Embedded Systems: Understanding and Applications

1. What are embedded systems?

Embedded systems are electronic systems that combine computer hardware and software designed to perform specific functions. Such systems typically have limited resources and are optimized for specific tasks. Embedded systems exist in various forms in our daily lives, being utilized in diverse areas ranging from smartphones and home appliances to automobiles and medical equipment.

Embedded systems are typically based on microprocessors or microcontrollers. These play a core role in the system by collecting data from various input devices (e.g. sensors) and processing it to control specific output devices (displays, motors, etc.).

Furthermore, since embedded systems are designed to perform specific tasks, their performance and functionality can vary greatly depending on the application. For example, automotive embedded systems are designed to enable safety features for drivers, while medical equipment embedded systems perform functions necessary for patient health monitoring and diagnostics.

2. Characteristics of Embedded Systems

Embedded systems have the following characteristics:

• Application Specific: Embedded systems are designed for specific tasks and thus their performance and functionality can vary greatly depending on the application.
• Limited Resources: Embedded systems typically have limited memory and processing capabilities.
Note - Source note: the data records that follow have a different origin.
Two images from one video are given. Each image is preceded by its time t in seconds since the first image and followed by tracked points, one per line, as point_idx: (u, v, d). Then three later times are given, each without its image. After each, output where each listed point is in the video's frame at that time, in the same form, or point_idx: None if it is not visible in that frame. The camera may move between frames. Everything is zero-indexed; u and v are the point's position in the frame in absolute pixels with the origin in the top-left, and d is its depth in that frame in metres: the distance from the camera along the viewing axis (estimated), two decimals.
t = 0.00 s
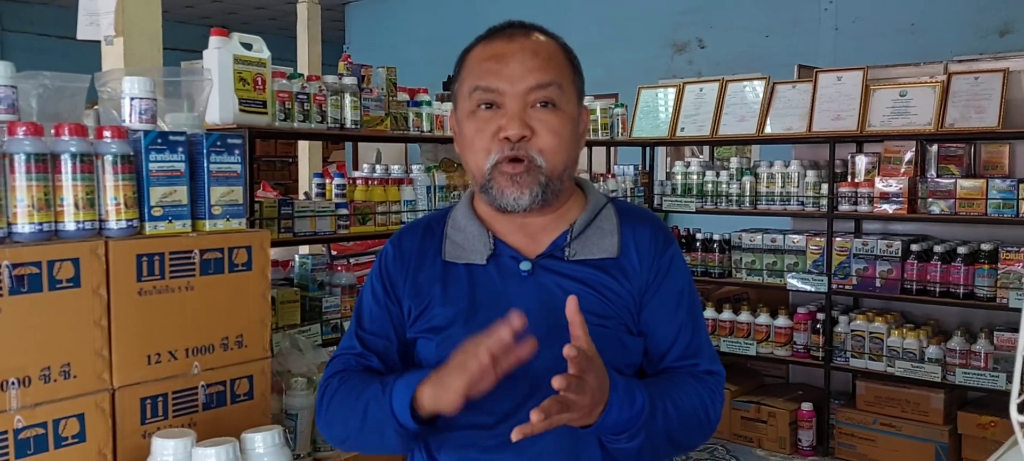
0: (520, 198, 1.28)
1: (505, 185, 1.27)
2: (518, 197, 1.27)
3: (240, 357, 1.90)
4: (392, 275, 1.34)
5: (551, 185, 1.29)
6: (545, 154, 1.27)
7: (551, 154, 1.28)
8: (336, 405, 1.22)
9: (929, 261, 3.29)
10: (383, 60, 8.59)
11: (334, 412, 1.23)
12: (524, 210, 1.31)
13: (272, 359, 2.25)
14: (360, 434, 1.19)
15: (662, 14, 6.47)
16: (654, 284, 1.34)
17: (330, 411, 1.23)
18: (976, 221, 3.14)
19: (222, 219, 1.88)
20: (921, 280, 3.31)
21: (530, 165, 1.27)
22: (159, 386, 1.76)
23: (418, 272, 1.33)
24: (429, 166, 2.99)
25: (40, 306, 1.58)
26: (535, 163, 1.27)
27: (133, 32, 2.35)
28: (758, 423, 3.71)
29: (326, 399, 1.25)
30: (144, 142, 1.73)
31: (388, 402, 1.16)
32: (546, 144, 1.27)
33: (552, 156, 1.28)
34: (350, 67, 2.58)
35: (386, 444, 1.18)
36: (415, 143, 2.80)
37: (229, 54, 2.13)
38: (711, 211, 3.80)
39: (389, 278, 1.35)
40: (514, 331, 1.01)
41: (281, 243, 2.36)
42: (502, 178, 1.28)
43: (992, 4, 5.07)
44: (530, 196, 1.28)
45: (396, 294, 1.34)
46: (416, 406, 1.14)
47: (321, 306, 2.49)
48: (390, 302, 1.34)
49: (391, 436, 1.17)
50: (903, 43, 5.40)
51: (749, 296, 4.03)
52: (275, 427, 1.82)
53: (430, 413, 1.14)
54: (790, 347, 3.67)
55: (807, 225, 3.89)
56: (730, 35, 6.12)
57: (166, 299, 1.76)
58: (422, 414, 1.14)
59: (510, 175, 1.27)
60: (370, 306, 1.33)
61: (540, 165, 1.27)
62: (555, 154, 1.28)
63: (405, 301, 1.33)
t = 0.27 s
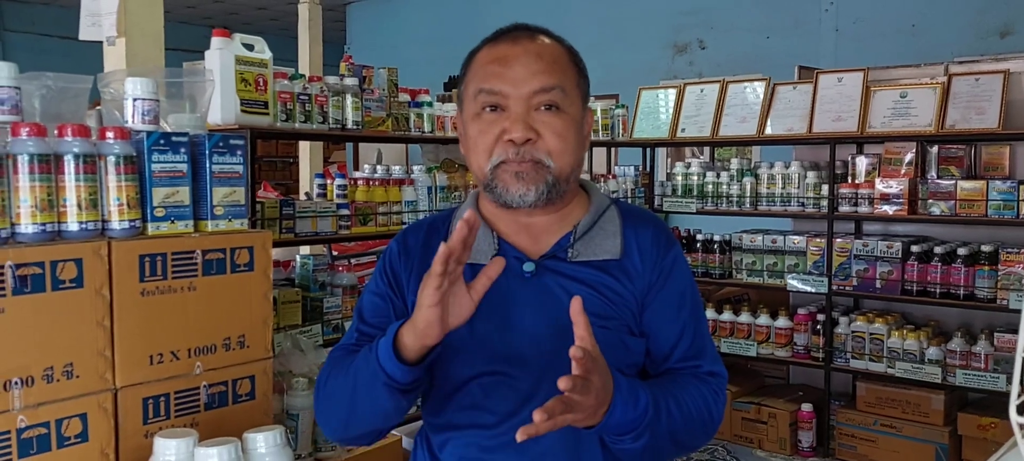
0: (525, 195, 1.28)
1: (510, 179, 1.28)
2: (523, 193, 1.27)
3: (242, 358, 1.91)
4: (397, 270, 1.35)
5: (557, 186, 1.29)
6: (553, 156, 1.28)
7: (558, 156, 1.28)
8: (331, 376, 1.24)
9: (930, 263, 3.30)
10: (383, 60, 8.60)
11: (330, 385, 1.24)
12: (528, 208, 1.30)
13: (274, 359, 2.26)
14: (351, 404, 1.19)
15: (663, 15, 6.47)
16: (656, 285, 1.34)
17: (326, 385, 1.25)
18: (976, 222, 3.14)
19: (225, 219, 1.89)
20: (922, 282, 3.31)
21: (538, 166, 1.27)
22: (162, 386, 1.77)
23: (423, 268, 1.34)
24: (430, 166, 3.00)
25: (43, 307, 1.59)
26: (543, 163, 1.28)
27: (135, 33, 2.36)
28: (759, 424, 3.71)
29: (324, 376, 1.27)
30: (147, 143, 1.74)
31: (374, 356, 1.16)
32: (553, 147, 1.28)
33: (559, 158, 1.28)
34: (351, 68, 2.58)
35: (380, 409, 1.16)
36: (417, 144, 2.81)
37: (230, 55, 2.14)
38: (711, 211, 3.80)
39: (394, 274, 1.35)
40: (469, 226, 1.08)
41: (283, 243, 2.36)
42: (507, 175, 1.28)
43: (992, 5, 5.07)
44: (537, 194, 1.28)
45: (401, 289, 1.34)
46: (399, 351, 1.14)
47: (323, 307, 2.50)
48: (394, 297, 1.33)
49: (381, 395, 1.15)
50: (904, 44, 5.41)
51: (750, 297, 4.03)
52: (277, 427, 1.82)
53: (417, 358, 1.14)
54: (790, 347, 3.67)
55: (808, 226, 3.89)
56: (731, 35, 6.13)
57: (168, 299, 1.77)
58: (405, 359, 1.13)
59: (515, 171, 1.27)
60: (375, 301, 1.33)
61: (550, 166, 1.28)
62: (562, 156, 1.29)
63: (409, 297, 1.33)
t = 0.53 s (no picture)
0: (529, 203, 1.29)
1: (512, 191, 1.29)
2: (527, 202, 1.29)
3: (243, 359, 1.91)
4: (400, 274, 1.35)
5: (563, 191, 1.30)
6: (558, 161, 1.29)
7: (563, 161, 1.29)
8: (349, 404, 1.22)
9: (930, 264, 3.30)
10: (384, 61, 8.60)
11: (346, 408, 1.22)
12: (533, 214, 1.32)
13: (275, 360, 2.27)
14: (377, 437, 1.19)
15: (664, 16, 6.48)
16: (660, 287, 1.35)
17: (343, 410, 1.23)
18: (976, 224, 3.14)
19: (226, 221, 1.89)
20: (923, 283, 3.32)
21: (543, 171, 1.28)
22: (163, 387, 1.77)
23: (427, 271, 1.34)
24: (431, 167, 3.00)
25: (45, 308, 1.59)
26: (547, 168, 1.28)
27: (137, 34, 2.36)
28: (759, 426, 3.71)
29: (339, 398, 1.25)
30: (148, 144, 1.74)
31: (402, 402, 1.15)
32: (558, 151, 1.28)
33: (564, 163, 1.29)
34: (352, 69, 2.58)
35: (402, 445, 1.18)
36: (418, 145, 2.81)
37: (231, 56, 2.14)
38: (712, 212, 3.79)
39: (398, 279, 1.35)
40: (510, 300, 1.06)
41: (284, 244, 2.36)
42: (509, 186, 1.30)
43: (994, 6, 5.07)
44: (542, 201, 1.29)
45: (404, 294, 1.34)
46: (432, 404, 1.13)
47: (324, 308, 2.50)
48: (398, 301, 1.34)
49: (407, 436, 1.16)
50: (905, 46, 5.41)
51: (750, 298, 4.03)
52: (278, 428, 1.82)
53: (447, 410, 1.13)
54: (791, 349, 3.67)
55: (809, 227, 3.89)
56: (732, 37, 6.13)
57: (170, 300, 1.77)
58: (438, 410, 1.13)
59: (517, 182, 1.29)
60: (378, 306, 1.33)
61: (555, 172, 1.28)
62: (567, 161, 1.29)
63: (413, 301, 1.33)
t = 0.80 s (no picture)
0: (531, 215, 1.31)
1: (513, 203, 1.30)
2: (528, 214, 1.31)
3: (244, 359, 1.91)
4: (401, 282, 1.34)
5: (563, 197, 1.31)
6: (558, 167, 1.29)
7: (563, 167, 1.30)
8: (361, 435, 1.22)
9: (932, 265, 3.31)
10: (385, 62, 8.60)
11: (358, 435, 1.23)
12: (534, 224, 1.34)
13: (275, 361, 2.27)
14: None
15: (665, 17, 6.48)
16: (662, 289, 1.34)
17: (355, 438, 1.23)
18: (978, 225, 3.14)
19: (226, 221, 1.89)
20: (924, 284, 3.32)
21: (543, 178, 1.29)
22: (164, 387, 1.77)
23: (429, 277, 1.34)
24: (432, 168, 3.00)
25: (45, 308, 1.59)
26: (548, 175, 1.29)
27: (138, 34, 2.36)
28: (760, 427, 3.71)
29: (349, 423, 1.25)
30: (149, 144, 1.74)
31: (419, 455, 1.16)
32: (557, 157, 1.29)
33: (565, 170, 1.30)
34: (353, 69, 2.58)
35: None
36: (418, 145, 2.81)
37: (232, 56, 2.14)
38: (713, 213, 3.79)
39: (399, 286, 1.34)
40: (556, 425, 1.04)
41: (284, 245, 2.36)
42: (510, 199, 1.31)
43: (995, 7, 5.07)
44: (544, 212, 1.31)
45: (406, 301, 1.34)
46: None
47: (324, 308, 2.50)
48: (401, 309, 1.33)
49: None
50: (907, 46, 5.40)
51: (751, 299, 4.03)
52: (279, 429, 1.82)
53: None
54: (792, 350, 3.66)
55: (810, 227, 3.89)
56: (733, 37, 6.12)
57: (170, 301, 1.77)
58: None
59: (518, 194, 1.29)
60: (381, 314, 1.33)
61: (555, 178, 1.29)
62: (566, 167, 1.30)
63: (415, 308, 1.32)
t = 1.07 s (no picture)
0: (529, 202, 1.28)
1: (513, 189, 1.28)
2: (527, 200, 1.28)
3: (242, 359, 1.90)
4: (401, 279, 1.34)
5: (561, 190, 1.29)
6: (556, 160, 1.28)
7: (561, 160, 1.28)
8: (350, 425, 1.23)
9: (931, 268, 3.30)
10: (385, 63, 8.60)
11: (348, 428, 1.23)
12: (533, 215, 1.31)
13: (274, 361, 2.27)
14: None
15: (666, 19, 6.48)
16: (662, 290, 1.34)
17: (344, 430, 1.24)
18: (978, 228, 3.14)
19: (225, 221, 1.88)
20: (924, 287, 3.32)
21: (541, 171, 1.27)
22: (161, 387, 1.76)
23: (428, 275, 1.34)
24: (432, 169, 3.00)
25: (43, 308, 1.59)
26: (546, 168, 1.27)
27: (138, 34, 2.36)
28: (759, 429, 3.70)
29: (340, 415, 1.25)
30: (148, 144, 1.73)
31: (405, 438, 1.17)
32: (556, 151, 1.28)
33: (563, 162, 1.28)
34: (353, 70, 2.58)
35: None
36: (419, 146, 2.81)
37: (232, 56, 2.14)
38: (713, 215, 3.79)
39: (399, 284, 1.35)
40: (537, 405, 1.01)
41: (283, 245, 2.35)
42: (510, 186, 1.29)
43: (996, 10, 5.07)
44: (541, 200, 1.28)
45: (406, 298, 1.34)
46: (434, 443, 1.15)
47: (323, 309, 2.49)
48: (400, 306, 1.33)
49: None
50: (907, 49, 5.40)
51: (751, 302, 4.03)
52: (277, 429, 1.82)
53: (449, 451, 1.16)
54: (792, 352, 3.66)
55: (810, 230, 3.89)
56: (734, 39, 6.12)
57: (169, 300, 1.77)
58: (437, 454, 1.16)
59: (518, 178, 1.28)
60: (379, 311, 1.33)
61: (551, 171, 1.27)
62: (565, 161, 1.28)
63: (414, 305, 1.32)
This helps minimize system size and cost.
• Real-time Operation: Many embedded systems require real-time operation, meaning tasks must be completed within a specific time frame.
• Built-in Software: The software in an embedded system is usually built into the system and cannot be modified by users.

Since embedded systems are designed for specific tasks, their performance and functionality can vary greatly depending on the application. For instance, automotive embedded systems enable driver safety features, while medical equipment embedded systems perform necessary health monitoring and diagnostics functions.

Furthermore, embedded systems have limited resources. This helps minimize system size and cost. For example, smartphones have limited battery life, thus requiring efficient power management to maximize battery life.

Lastly, embedded systems often require real-time operation, meaning tasks must be completed within strict time constraints. This is especially important for real-time systems like automobiles and aircraft, where task delays can have serious consequences.

3. Basic Structure and Operation of Embedded Systems

The basic structure of embedded systems consists of three key components: the central processing unit (CPU), memory, and input/output devices.

The central processing unit (CPU) acts as the "brain" of the system, handling all computations and data processing. The CPU can come in the form of a microprocessor or microcontroller.

Memory refers to the space where data and instructions are stored. This typically comes in two forms: RAM and ROM. RAM is used as temporary data storage while ROM stores initialization code executed during system boot.

Input/output devices provide interfaces between the system and the outside world. These can take various forms including sensors, actuators, and communication ports.

These components are connected to each other via a system bus which carries data, address, and control signals.

4. Relationship Between IoT and Embedded Systems

The Internet of Things (IoT) refers to systems where physical devices are interconnected via networks to exchange data. Most IoT devices consist of embedded systems.

IoT devices contain built-in sensors, actuators, cameras, GPS, and various communication capabilities. Such devices collect data from the environment and analyze it or transmit it to remote servers to provide services.

For example, smart home systems have multiple IoT devices connected to automatically control home lighting, temperature, security, etc. Such systems learn user patterns and help provide optimal environments or save energy accordingly.

Therefore, IoT can be seen as an evolved stage of embedded systems, with the two technologies being closely interrelated.

5. Some Practical Application Areas of Embedded Systems

Embedded systems exist in various everyday forms and are utilized in areas including:

• Home Appliances: TVs, refrigerators, washing machines, air conditioners and other home appliances all use embedded systems, providing users with diverse functionality for convenience.
• Automobiles: Modern cars employ various embedded systems to ensure driver safety and enhance the driving experience. Examples include anti-lock braking system (ABS), electronic stability program (ESP), and adaptive cruise control (ACC).
• Medical Equipment: Embedded systems are extensively used in the medical field, e.g. MRI scanners, cardiac pacemakers, insulin pumps.
• Communications: Communication devices including smartphones, routers, modems all utilize embedded systems.